(Source records)

+---+

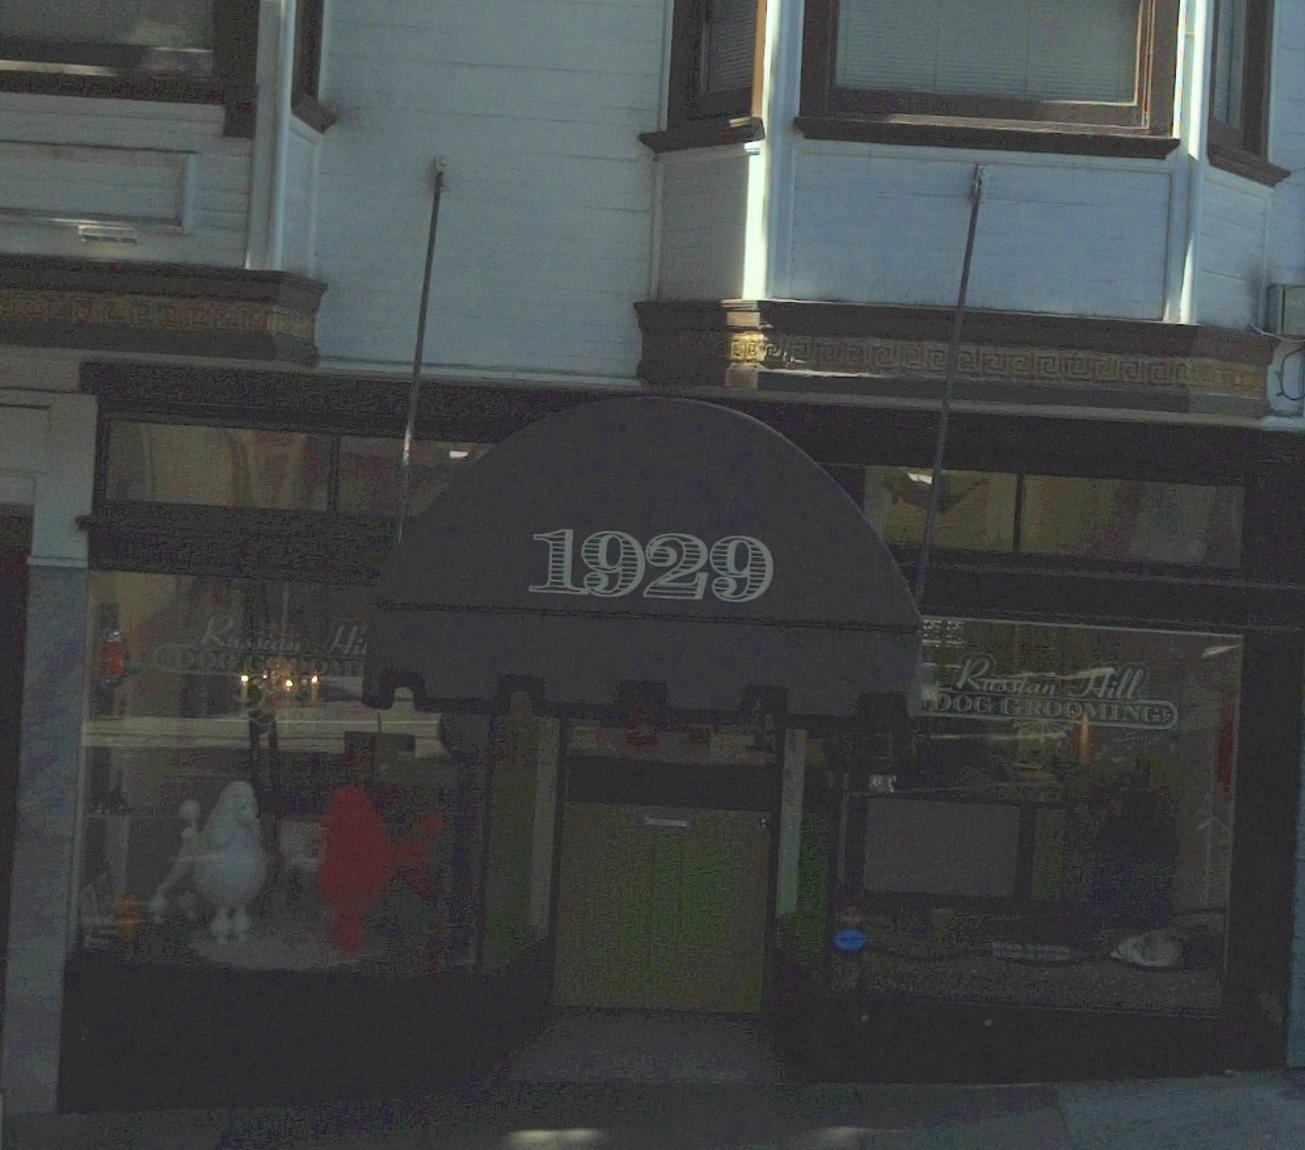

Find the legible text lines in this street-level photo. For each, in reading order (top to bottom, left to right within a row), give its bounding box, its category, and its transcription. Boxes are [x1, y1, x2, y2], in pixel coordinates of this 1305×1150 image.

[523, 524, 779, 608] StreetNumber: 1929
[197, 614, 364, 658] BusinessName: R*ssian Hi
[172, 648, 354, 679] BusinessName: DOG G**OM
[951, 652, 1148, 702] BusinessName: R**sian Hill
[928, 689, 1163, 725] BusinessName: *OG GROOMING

+---+

- YOUR GOAL: Copy the material above word for word, leaving out the pictures.

- WORKED SOLUTION:
Find the legible text lines in this street-level photo. For each, in reading order (top to bottom, left to right within a row), give its bounding box, its category, and its transcription. Boxes are [x1, y1, x2, y2], in pixel coordinates of this 1305×1150 image.

[523, 524, 779, 608] StreetNumber: 1929
[197, 614, 364, 658] BusinessName: R*ssian Hi
[172, 648, 354, 679] BusinessName: DOG G**OM
[951, 652, 1148, 702] BusinessName: R**sian Hill
[928, 689, 1163, 725] BusinessName: *OG GROOMING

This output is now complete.